Ci trasportano nella bellissima Firenze, tra cinema e strade immerse nel freddo invernale i brani successivi Sono le due di notte e Jasmine. La prima avvolta in un’atmosfera vecchio stile, dai ritmi contenuti e gentili, la seconda, sulla scia del pop sintetico e anni ottanta, riesce a convincerci del tutto con una riuscita melodia vocale.

Arriva poi Quel senso di sete un canto a una donna ormai andata via. Su note, dapprima dolci poi più vive e incalzanti, l’autore ci racconta la magia che nasce quando qualcuno riesce ad affascinarci e incantarci senza preavviso….“sei stata reale o una finzione“. Riusciamo a vedere la persona oggetto del nostro desiderio ovunque, e immaginiamo serate insieme a lei al ristorante o seduti sul divano. C’è l’amore in questo brano, ma anche la paura di esporsi e di non riuscire a essere se stessi fino in fondo. E’ un invito a liberarsi di qualunque stato d’animo che annienta e annulla le nostre emozioni, lasciandoci alla fine, un insopportabile senso di sete.

Gennaio è un up-tempo sintetico dove Brilla si identifica nel primo mese dell’anno, simbolo di nuovi inizi e cambiamenti, la maggior parte delle volte resi vani dagli imprevisti della vita.

E’ questo il momento in cui Brilla indossa La tuta di Goldrake e diventa un supereroe. La title-track, con soavi arpeggi e un basso vivace spiega la necessità che ognuno di noi ha di indossare uno schermo- mantello per affrontare la vita di tutti i giorni. La tuta di Goldrake (“Serve ad andarmene oltre e a rimanere presente, dialogo respiro e chiedo al dubbio di starmi vicino”), ci aiuta a superare le paure e ad affrontare il quotidiano. Ovviamente espresse in termini metaforici, il brano ci regala sincerità e fantasia in racconti di vita vissuta.

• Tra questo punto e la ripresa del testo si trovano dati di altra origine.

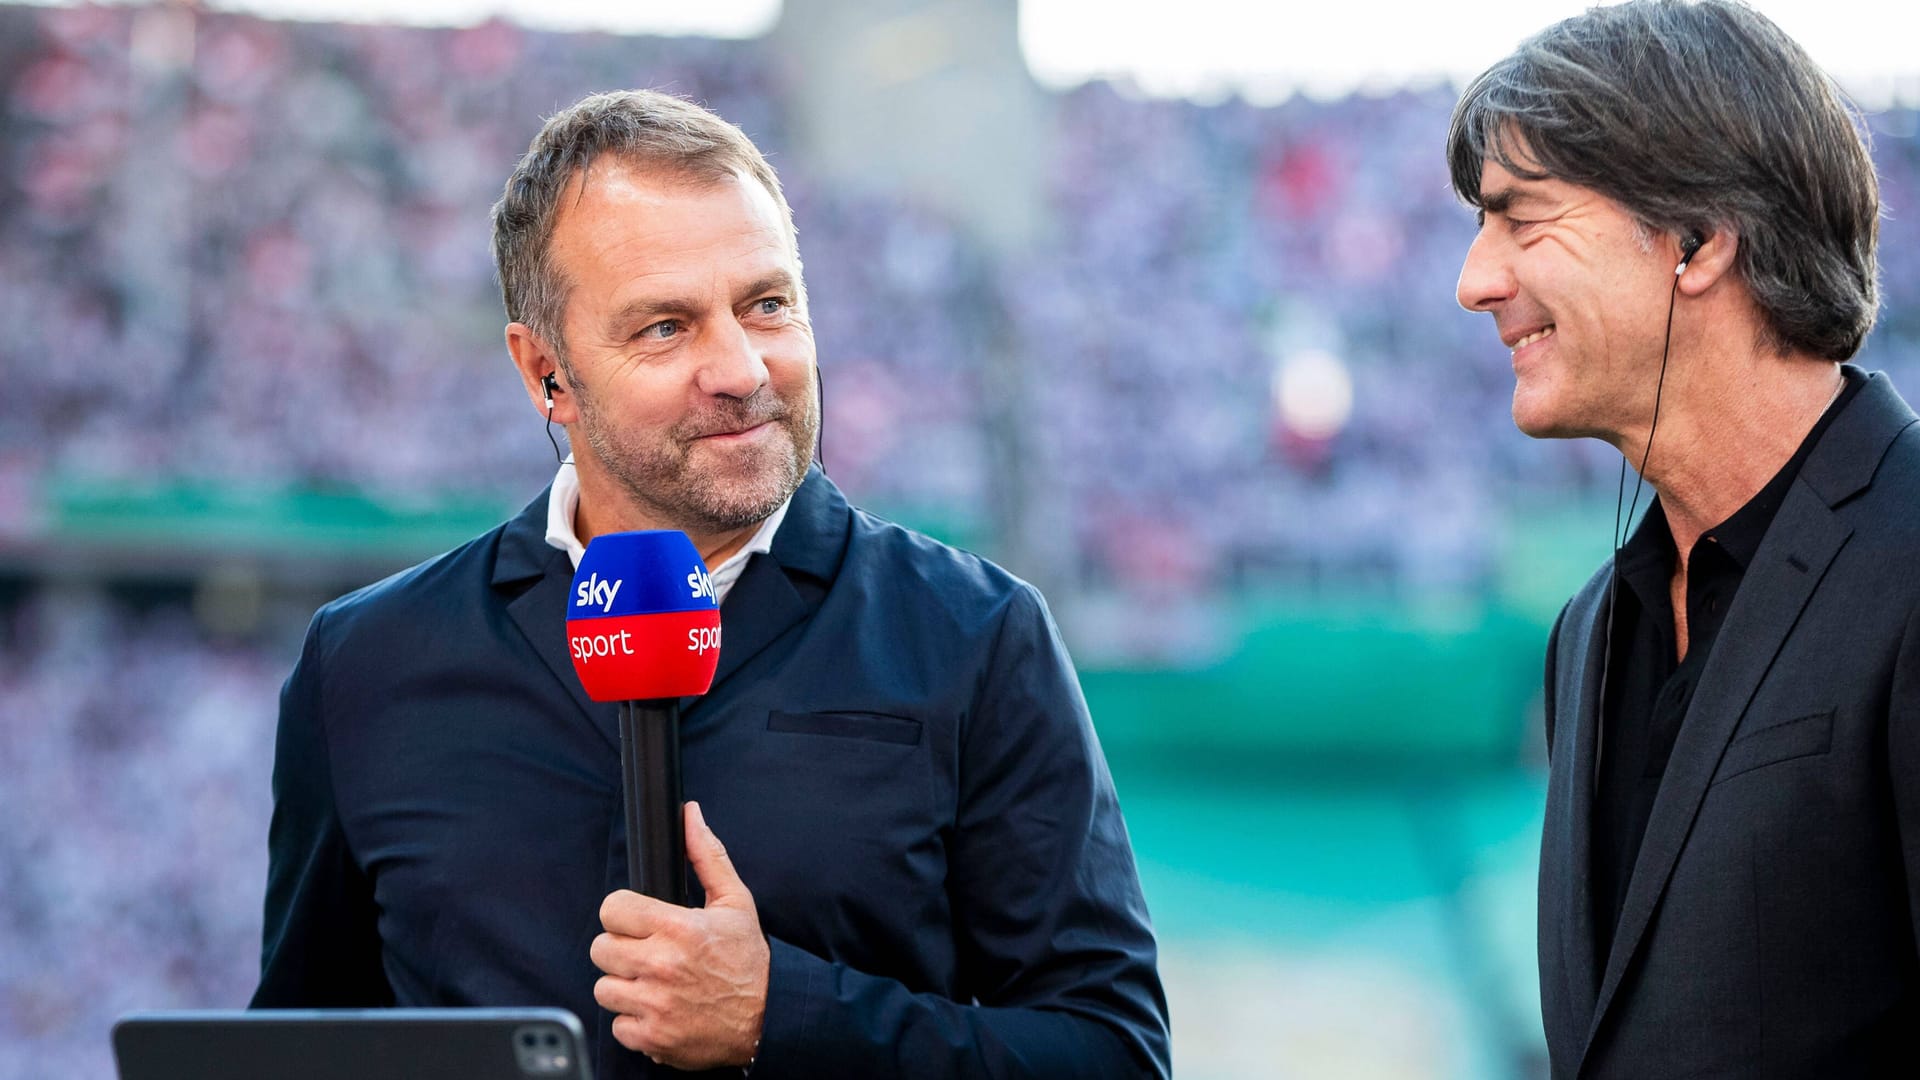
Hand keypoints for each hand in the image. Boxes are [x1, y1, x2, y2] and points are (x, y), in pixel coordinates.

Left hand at [592, 801, 769, 1069]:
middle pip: (601, 948)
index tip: (638, 921)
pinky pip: (617, 1025)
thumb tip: (689, 815)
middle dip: (622, 948)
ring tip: (654, 982)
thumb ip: (707, 856)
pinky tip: (659, 1010)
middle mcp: (661, 965)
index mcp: (678, 927)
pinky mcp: (651, 1038)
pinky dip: (634, 1021)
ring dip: (625, 986)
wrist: (770, 1018)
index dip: (624, 914)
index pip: (612, 908)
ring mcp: (654, 1004)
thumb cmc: (750, 961)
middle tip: (649, 953)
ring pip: (604, 987)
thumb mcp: (736, 902)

Brilla esce dai viaggi introspettivi e non ha paura di criticare le emozioni in TV e l’esigenza di dover essere per forza ciò che non si è per compiacere gli altri in A merenda un pugno di chiodi. “Preferisco i miei calzari i miei modi popolari/Dalla merda nasce il fiore solo quando riesce a uscire il sole…”. Tutto è ingentilito con un coinvolgente contesto sonoro.

L’ansia e l’università ripropone la paura di non essere sé stessi e l’ansia di vivere seduti in disparte a spiare la vita degli altri che va avanti. «…Rapito dalla tensione sbagliavo tutte le note».  Certo, perché Brilla con le note e le parole vuole colorare una realtà spesso cupa e incapace di suscitare emozioni.

L’album si chiude con Ferite dove a parlare è l’adolescenza. Lo scattante e brioso ritmo della chitarra canta frammenti di vita giovanile, di cabine telefoniche a gettoni, motorini e film d’avventura. Rispetto agli altri questo brano è più lieve e disinvolto seppur malinconico dei meravigliosi sedici anni.

In questo debut lp Brilla dimostra sempre e semplicemente chi è davvero: un cantante pop dal timbro nostalgico e inquieto. Racconta pezzi della propria vita in modo naturale, senza fronzoli, non si nasconde mai e non vuole apparire ciò che non è. Se avete bisogno di stupirvi con l’autore di turno allora La tuta di Goldrake non fa al caso vostro, ma se desiderate andare fino in fondo e comprendere la vera essenza di un cantante, allora indossate il mantello, Brilla è per voi.